Efficient adaptive MCMC through precision estimation

TL;DR

This paper introduces an efficient adaptive MCMC algorithm that leverages sparsity in the precision matrix to improve covariance estimation and sampling efficiency for complex densities.

Contribution

It presents a novel method combining partial correlation structure estimation with precision matrix estimation for adaptive MCMC, applicable to general densities with unknown dependencies.

Findings

Faster convergence of covariance estimates compared to empirical methods

Lower computational cost per iteration

Effective for general densities with unknown dependency structures

Abstract

A novel adaptive Markov chain Monte Carlo algorithm is presented. The algorithm utilizes sparsity in the partial correlation structure of a density to efficiently estimate the covariance matrix through the Cholesky factor of the precision matrix.

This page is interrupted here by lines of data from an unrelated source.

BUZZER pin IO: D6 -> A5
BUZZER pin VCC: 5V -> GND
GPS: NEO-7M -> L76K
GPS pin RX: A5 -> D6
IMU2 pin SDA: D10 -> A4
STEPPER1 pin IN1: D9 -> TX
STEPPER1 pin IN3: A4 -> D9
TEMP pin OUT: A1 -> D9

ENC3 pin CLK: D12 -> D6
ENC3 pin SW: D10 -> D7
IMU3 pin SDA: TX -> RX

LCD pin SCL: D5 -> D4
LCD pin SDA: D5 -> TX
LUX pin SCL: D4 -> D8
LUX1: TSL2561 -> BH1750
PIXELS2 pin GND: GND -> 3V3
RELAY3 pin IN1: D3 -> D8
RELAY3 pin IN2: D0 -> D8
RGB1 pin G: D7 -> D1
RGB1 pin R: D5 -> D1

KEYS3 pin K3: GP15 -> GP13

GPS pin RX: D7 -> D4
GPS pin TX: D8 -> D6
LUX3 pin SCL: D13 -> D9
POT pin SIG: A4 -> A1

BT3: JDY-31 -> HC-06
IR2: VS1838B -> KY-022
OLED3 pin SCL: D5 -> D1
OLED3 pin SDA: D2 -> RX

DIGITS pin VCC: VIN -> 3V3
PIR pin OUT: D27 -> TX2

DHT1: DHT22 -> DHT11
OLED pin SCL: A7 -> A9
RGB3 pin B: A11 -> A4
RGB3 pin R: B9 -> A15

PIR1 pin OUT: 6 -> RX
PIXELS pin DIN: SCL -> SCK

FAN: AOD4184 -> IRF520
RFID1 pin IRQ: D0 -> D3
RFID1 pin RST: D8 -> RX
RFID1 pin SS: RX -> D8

The algorithm also utilizes the sparsity to sample efficiently from both MALA and Metropolis Hasting random walk proposals. Further, an algorithm that estimates the partial correlation structure of a density is proposed. Combining this with the Cholesky factor estimation algorithm results in an efficient black-box AMCMC method that can be used for general densities with unknown dependency structure. The method is compared with regular empirical covariance adaption for two examples. In both examples, the proposed method's covariance estimates converge faster to the true covariance matrix and the computational cost for each iteration is lower.